One icy winter afternoon, he, Erik and a few others are tending to the Mashomack, one of the newer 20-car ferries. It sits up on what can only be described as a very carefully planned to the nth-inch set of stacked wooden cradles holding the mighty behemoth safely aloft so they can do the necessary repair to a propeller and get it back into Peconic Bay.
While Erik’s skills are centered in traditional boatbuilding, he also has a degree in civil engineering and works closely with Van Etten during the laborious, nearly two-hour task of carefully hauling the ferry in from the water and onto the maritime tracks used year after year, decade after decade, for this purpose.
“See these chains?” Van Etten says, pointing to the giant long links that pull the boats from the water. “Each one weighs 30 pounds and we make and repair them here.”
The yard is the only place the ferries are repaired on the East End. If and when it’s ever sold and the new owners don’t fancy becoming the proprietors of a working shipyard, the closest place the ferries can be serviced is Connecticut.
STAYING AFLOAT
Meanwhile, back in the Langendals’ workshop — also fittingly known as the Fleetwing Building, so-named for the high-end wood cabin cruisers that were built here in the 1920s — boats and boats and more boats come in and out all year long. In the winter, it’s repairs and fixes and spiffing. Years ago, many of the boats were commercial; these days, most of their clients have sport or leisure vessels.

In one special tented area, secluded to keep it a little warmer in cold months, Bianca Carranza, one of the Langendals’ skilled boat workers, patiently sands a Doughdish, a classic 12 1/2’ sailboat built for racing. She does this work, as well as the varnishing, mostly by hand.
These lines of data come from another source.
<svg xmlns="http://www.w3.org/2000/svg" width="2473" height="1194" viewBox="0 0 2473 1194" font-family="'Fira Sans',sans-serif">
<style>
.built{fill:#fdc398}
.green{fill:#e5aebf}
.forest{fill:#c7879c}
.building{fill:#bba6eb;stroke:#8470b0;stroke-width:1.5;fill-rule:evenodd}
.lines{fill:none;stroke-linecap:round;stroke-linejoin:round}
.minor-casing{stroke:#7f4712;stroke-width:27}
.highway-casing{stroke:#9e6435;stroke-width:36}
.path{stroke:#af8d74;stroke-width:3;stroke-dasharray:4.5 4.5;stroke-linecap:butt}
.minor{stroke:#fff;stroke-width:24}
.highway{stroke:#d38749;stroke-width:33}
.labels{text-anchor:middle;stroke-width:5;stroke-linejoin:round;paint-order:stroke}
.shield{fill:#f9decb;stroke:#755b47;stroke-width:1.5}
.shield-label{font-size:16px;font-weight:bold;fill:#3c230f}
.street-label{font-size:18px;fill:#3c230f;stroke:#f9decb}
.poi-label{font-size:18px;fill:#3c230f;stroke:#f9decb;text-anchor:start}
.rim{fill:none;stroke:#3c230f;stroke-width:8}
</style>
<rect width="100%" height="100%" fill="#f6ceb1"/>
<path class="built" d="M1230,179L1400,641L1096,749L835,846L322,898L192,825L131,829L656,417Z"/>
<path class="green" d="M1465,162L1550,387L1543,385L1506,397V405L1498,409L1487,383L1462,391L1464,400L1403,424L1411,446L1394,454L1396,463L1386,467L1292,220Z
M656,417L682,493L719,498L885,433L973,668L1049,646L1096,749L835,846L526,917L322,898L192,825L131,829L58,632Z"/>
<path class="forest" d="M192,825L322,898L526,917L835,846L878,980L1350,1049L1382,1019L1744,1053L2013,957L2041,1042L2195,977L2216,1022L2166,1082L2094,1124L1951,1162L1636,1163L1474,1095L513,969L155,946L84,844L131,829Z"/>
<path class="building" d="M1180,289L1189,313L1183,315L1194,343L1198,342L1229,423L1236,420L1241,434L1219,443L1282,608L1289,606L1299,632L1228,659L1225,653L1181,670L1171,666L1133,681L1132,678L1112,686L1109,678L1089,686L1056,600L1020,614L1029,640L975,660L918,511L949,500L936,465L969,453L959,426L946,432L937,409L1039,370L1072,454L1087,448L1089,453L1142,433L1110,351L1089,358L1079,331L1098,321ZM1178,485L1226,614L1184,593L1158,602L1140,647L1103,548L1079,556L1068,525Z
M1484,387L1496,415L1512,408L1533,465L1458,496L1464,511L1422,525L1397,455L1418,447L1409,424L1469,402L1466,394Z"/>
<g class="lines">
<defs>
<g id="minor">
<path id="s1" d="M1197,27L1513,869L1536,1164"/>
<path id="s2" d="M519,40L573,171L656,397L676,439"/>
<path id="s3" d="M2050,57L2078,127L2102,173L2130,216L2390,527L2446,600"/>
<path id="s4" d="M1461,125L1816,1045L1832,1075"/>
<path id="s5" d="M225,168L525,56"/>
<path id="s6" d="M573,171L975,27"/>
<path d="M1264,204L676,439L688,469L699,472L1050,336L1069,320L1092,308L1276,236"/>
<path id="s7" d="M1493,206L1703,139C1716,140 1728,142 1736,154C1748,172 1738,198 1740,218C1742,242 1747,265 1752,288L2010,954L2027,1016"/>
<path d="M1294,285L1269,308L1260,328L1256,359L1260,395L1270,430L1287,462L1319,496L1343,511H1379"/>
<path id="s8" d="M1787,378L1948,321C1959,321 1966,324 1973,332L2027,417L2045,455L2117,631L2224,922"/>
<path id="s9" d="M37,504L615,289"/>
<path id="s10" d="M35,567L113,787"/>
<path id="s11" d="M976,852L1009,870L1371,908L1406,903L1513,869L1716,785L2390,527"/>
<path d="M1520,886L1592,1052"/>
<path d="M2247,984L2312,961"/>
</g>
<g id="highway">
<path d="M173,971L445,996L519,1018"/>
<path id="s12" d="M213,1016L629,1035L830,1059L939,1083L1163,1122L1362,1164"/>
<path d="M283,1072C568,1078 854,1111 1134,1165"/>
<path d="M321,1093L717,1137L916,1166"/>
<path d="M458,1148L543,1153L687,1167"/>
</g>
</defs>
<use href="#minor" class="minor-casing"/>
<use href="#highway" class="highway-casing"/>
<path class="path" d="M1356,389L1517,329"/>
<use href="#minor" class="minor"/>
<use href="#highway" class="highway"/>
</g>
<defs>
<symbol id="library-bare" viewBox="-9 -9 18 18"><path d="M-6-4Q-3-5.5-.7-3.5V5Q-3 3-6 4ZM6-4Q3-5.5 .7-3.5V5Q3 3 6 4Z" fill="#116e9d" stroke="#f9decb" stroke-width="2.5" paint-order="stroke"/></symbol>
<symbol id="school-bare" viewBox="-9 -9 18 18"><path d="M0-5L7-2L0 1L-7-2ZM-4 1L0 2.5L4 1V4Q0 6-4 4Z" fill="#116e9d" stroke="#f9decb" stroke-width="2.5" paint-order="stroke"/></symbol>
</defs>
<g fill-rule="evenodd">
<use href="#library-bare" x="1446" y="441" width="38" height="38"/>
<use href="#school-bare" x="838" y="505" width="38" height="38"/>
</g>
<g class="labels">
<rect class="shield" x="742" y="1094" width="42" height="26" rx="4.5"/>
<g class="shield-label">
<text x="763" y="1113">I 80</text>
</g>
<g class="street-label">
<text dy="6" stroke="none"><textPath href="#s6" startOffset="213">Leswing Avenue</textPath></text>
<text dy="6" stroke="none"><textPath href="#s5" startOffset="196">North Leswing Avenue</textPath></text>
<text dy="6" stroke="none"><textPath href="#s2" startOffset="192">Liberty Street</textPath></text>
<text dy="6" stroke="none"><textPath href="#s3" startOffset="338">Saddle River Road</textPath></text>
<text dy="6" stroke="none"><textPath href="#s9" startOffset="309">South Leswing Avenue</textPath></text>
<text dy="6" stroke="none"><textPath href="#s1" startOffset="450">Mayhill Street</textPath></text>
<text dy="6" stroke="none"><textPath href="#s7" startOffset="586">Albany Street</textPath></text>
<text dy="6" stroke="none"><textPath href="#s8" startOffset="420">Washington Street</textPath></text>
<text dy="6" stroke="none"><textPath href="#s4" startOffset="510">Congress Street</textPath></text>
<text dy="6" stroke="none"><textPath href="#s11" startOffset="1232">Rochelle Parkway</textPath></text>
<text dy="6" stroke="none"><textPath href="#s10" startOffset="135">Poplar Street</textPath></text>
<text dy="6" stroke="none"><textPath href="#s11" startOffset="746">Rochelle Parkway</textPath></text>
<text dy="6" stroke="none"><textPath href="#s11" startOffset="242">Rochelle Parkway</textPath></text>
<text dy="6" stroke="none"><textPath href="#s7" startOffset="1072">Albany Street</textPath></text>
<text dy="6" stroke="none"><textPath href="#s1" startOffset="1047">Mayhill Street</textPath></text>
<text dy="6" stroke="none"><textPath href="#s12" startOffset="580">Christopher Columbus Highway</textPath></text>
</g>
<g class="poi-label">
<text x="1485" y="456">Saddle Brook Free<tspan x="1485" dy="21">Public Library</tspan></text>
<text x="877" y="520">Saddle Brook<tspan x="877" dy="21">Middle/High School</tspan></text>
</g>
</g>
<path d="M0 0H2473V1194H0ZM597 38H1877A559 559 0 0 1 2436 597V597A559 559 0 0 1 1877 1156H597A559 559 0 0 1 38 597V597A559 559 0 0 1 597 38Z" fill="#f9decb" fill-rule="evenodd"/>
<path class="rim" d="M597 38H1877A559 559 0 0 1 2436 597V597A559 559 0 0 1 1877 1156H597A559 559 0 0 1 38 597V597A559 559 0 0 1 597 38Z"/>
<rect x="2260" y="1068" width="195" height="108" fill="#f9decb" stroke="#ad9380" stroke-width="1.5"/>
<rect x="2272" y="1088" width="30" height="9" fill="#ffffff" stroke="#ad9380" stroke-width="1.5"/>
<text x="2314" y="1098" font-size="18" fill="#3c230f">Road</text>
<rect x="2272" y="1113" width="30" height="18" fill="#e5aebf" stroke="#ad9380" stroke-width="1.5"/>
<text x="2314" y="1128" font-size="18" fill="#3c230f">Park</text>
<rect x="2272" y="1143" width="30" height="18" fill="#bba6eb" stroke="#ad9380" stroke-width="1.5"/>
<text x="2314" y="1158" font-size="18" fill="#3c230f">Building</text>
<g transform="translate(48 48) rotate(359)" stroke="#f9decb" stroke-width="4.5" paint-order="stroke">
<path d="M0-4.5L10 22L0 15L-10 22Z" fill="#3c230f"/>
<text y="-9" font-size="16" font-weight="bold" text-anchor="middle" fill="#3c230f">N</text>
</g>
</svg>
It’s a painstakingly slow and careful process meant to bring the wood back to a smooth, dazzling shine.
“See this?” says Erik, holding up a gracefully curved rib that will be used to construct a future fishing boat. “All four of the layers here are from a tree brought to us by [arborist] Dan Clark on Shelter Island. We milled it with a saw from Al Kilb. And now it will be part of a boat. You can’t get more local than that.”
Erik has been fully immersed in the business since 2002; Christian, who also lives on Shelter Island with his wife, Nina, and their three children, joined the family business around 2005. A year and a half ago, he accepted a full-time position with Coecles Harbor Marina. With the shipyard’s future seemingly in the balance, the younger Langendal needed to make the decision of a father and not a son.
“Every business in 50 years is going to evolve a major amount,” says Erik. “There used to be more fishermen but the fishermen can’t keep up their boats anymore.”
“It’s less commercial now — we do a lot of sport fishermen and we have a lot of the little [Doughdish] boats,” Anders adds. “About 50 or 60 that we service.”
Servicing is constant. In addition to general wear and tear, as racing boats the Doughdishes tend to collide, causing myriad mayhem in the form of cracks and broken parts that the Langendals know well how to fix.
And then there’s the ferries, of course — the lot of the Langendals’ shipyard neighbors, to whom Erik is ever-happy to give a mathematical assist with the complicated dry-docking procedures, in the name of helping with the constant flow of ferries that need to be serviced to and from his hometown.
“It’s a commercial yard and we all work together,” says Anders. “They help us, we help them.”
This story orginally appeared in Times Review’s northforker magazine.